Problem:
Return all of the data verbatim, dropping any picture.

Entries provided:

=== Section Start ===

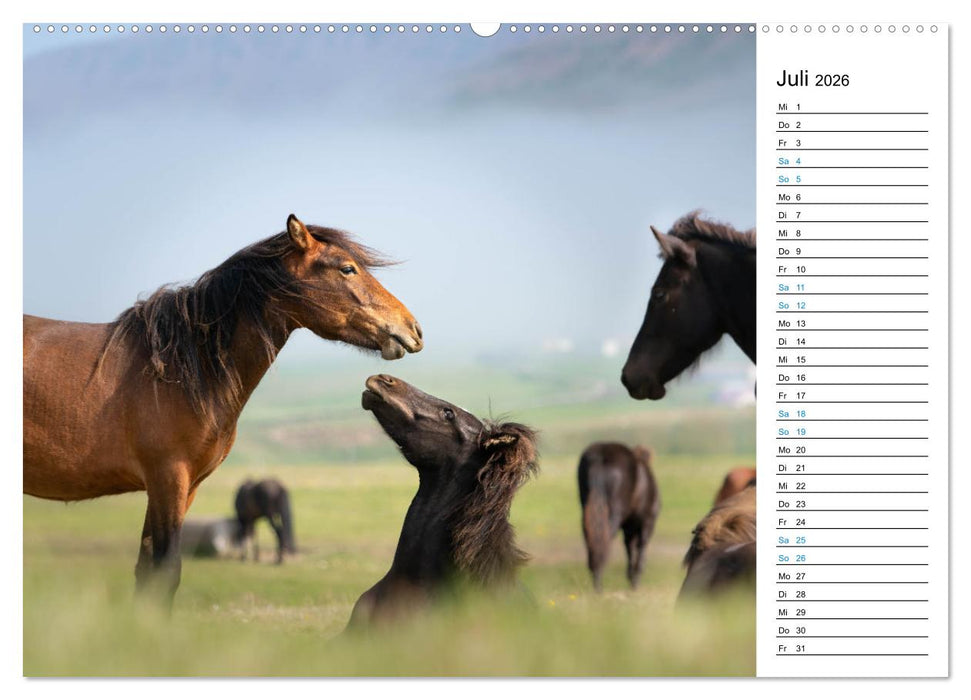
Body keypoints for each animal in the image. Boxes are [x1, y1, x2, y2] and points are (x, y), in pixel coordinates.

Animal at [23, 214, 423, 606]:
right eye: (347, 268)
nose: (413, 328)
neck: (180, 369)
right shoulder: (168, 479)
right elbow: (165, 571)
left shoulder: (183, 488)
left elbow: (147, 570)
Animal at [577, 442, 661, 592]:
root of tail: (600, 456)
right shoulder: (647, 523)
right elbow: (640, 549)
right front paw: (635, 582)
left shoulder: (629, 527)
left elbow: (629, 548)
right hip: (615, 514)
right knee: (603, 543)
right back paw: (599, 586)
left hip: (587, 507)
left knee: (592, 540)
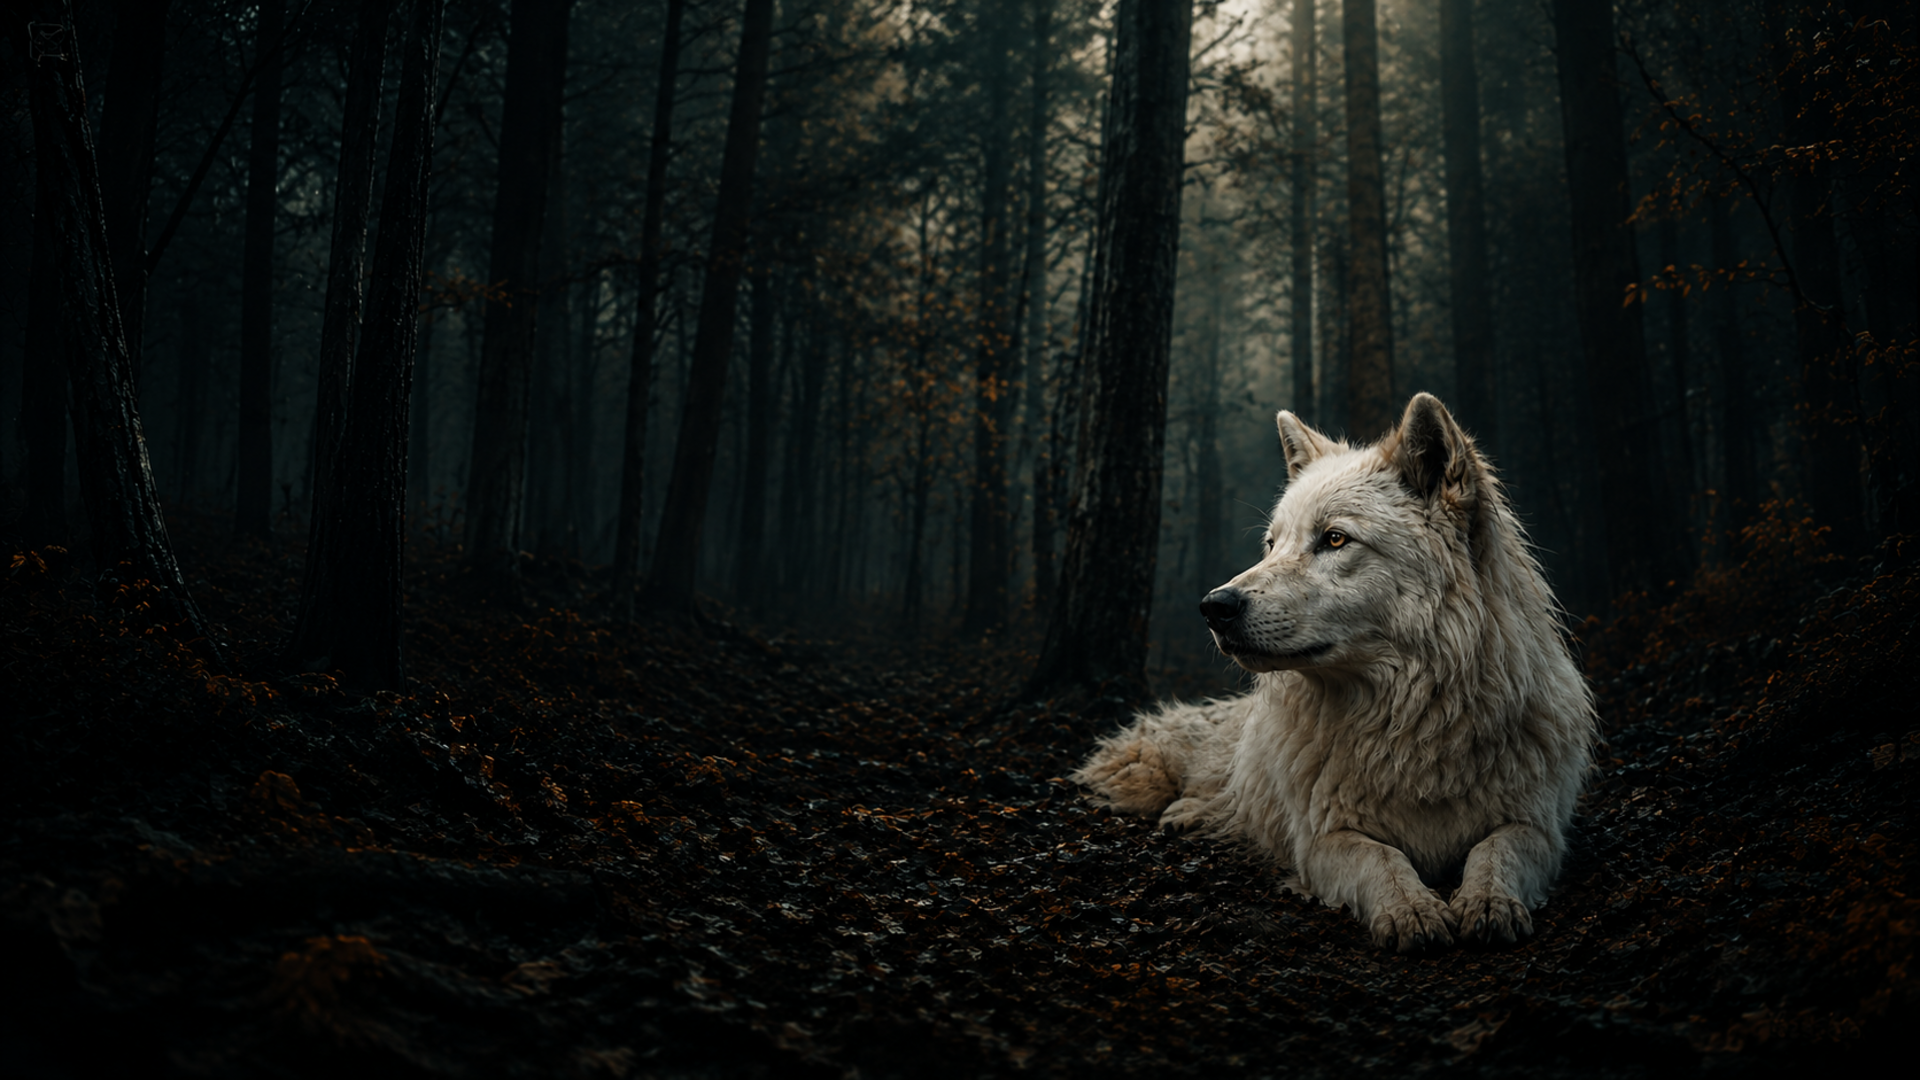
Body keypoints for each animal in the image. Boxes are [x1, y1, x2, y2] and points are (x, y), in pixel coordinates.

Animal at [1074, 393, 1596, 952]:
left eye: (1335, 539)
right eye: (1272, 544)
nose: (1214, 606)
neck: (1411, 725)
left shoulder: (1538, 827)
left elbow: (1496, 852)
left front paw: (1488, 902)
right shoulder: (1325, 839)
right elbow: (1382, 859)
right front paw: (1412, 910)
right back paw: (1191, 813)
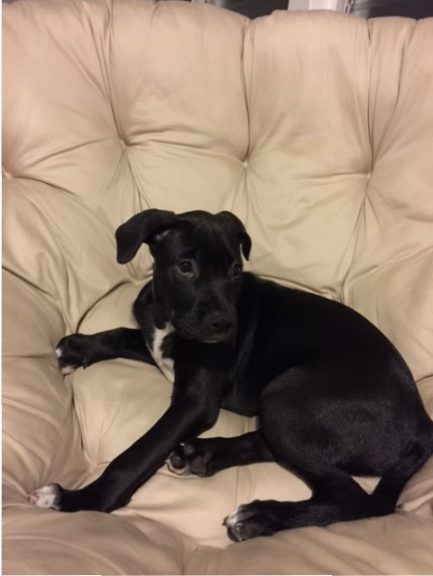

=== Section End ===

Answer to this problem:
Body keypoints for each animal in the image. Boxes are [x1, y1, x2, y2] and points are (x, y), in pixel coordinates.

Animal at [23, 214, 423, 606]:
right eye: (347, 268)
nose: (413, 328)
neck: (180, 369)
right shoulder: (168, 479)
right elbow: (165, 571)
left shoulder: (183, 488)
left elbow: (147, 570)
Animal at [577, 442, 661, 592]:
root of tail: (600, 456)
right shoulder: (647, 523)
right elbow: (640, 549)
right front paw: (635, 582)
left shoulder: (629, 527)
left elbow: (629, 548)
right hip: (615, 514)
right knee: (603, 543)
right back paw: (599, 586)
left hip: (587, 507)
left knee: (592, 540)
Body keypoints for each animal in the image. Boxes are [x1, y1, x2, y2] and points are (x, y), in pixel coordinates.

Animal at [1074, 393, 1596, 952]:
left eye: (1335, 539)
right eye: (1272, 544)
nose: (1214, 606)
neck: (1411, 725)
left shoulder: (1538, 827)
left elbow: (1496, 852)
left front paw: (1488, 902)
right shoulder: (1325, 839)
right elbow: (1382, 859)
right front paw: (1412, 910)
right back paw: (1191, 813)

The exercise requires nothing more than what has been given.